Observability is the final piece of the distributed systems reliability stack. You now have the complete picture: what fails, how to isolate it, how to survive it at runtime, how to ship safely, and how to see what is happening in production.

The Complete Stack

Layer	Topic	Question it answers
Architecture	Failure Modes & Isolation	What can fail? How do we contain it?
Runtime	Resiliency Patterns	How do we handle failures gracefully in code?
Delivery	Testing & Deployment	How do we ship changes safely?
Visibility	Observability & Operations (this lesson)	How do we see what's happening and respond?

Key Takeaways

1. Measure the four golden signals. Latency (percentiles!), traffic, errors, saturation. If you can only have four metrics, make it these four.

2. RED for services, USE for resources. Rate/Errors/Duration for request-driven services. Utilization/Saturation/Errors for hardware resources.

3. SLOs are budgets, not aspirations. Set them based on user needs. Never set 100%. Use error budgets to make deployment risk decisions.

4. Alert on symptoms, not causes. "Error rate > 1%" pages a human. "CPU > 90%" creates a ticket. Every page must be urgent, actionable, and real.

5. Structure your logs. JSON with trace_id lets you query efficiently and correlate across services. Never log secrets.

6. Trace the critical path. Distributed tracing shows where time is spent. Sample at 1% in production, 100% for errors and slow requests.

7. Dashboards should answer questions in seconds. Top banner for status, golden signals for detail, drill-down for investigation.

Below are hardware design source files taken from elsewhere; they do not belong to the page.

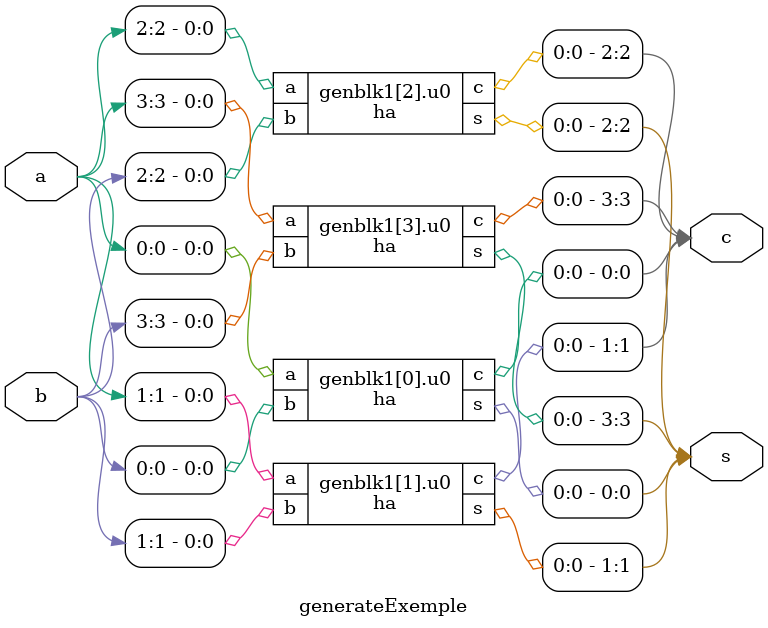
<source format=v>
module ha (
    input   a, b,
    output  s, c
);
    assign s = a ^ b;
    assign c = a & b;
endmodule

module generateExemple #(
    parameter N = 4
) (
    input   [N-1:0] a, b,
    output  [N-1:0] s, c
);
    genvar i;
    generate
        for (i = 0; i < N; i = i + 1) begin
            ha u0 (a[i], b[i], s[i], c[i]);
        end
    endgenerate
    
endmodule
</source>
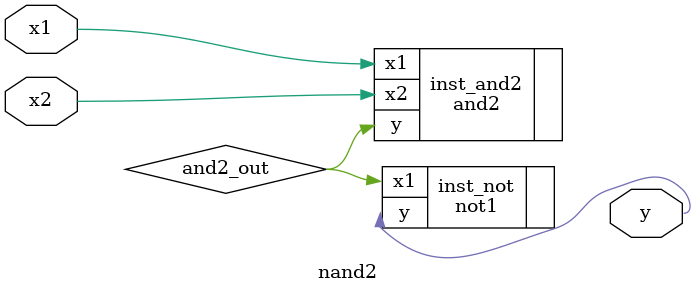
<source format=v>
`timescale 1ns / 1ps



module nand2(
    input x1,
    input x2,
    output y
    );
    
    wire and2_out;
    
    and2 inst_and2 (
        .x1(x1),
        .x2(x2),
        .y(and2_out)
    );
    
    not1 inst_not(
        .x1(and2_out),
        .y(y)
    );
    
endmodule

</source>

"Observability is not about collecting data. It is about being able to ask arbitrary questions of your system and get answers without deploying new code." — Charity Majors, CTO of Honeycomb

Final quiz: You are building a new microservices platform. What is the minimum observability setup you need before launching to production?

Dashboards showing CPU and memory per service Log aggregation so you can grep for errors All three pillars: metrics (four golden signals per service with percentile latencies, SLO tracking, alerting on symptoms), structured logs (JSON with trace_id, queryable), and distributed tracing (W3C trace context propagation, 1% sampling). Plus: a dashboard showing golden signals, error budgets, and recent deployments. Without all three, you can detect problems (metrics) but not diagnose them (traces) or understand the narrative (logs).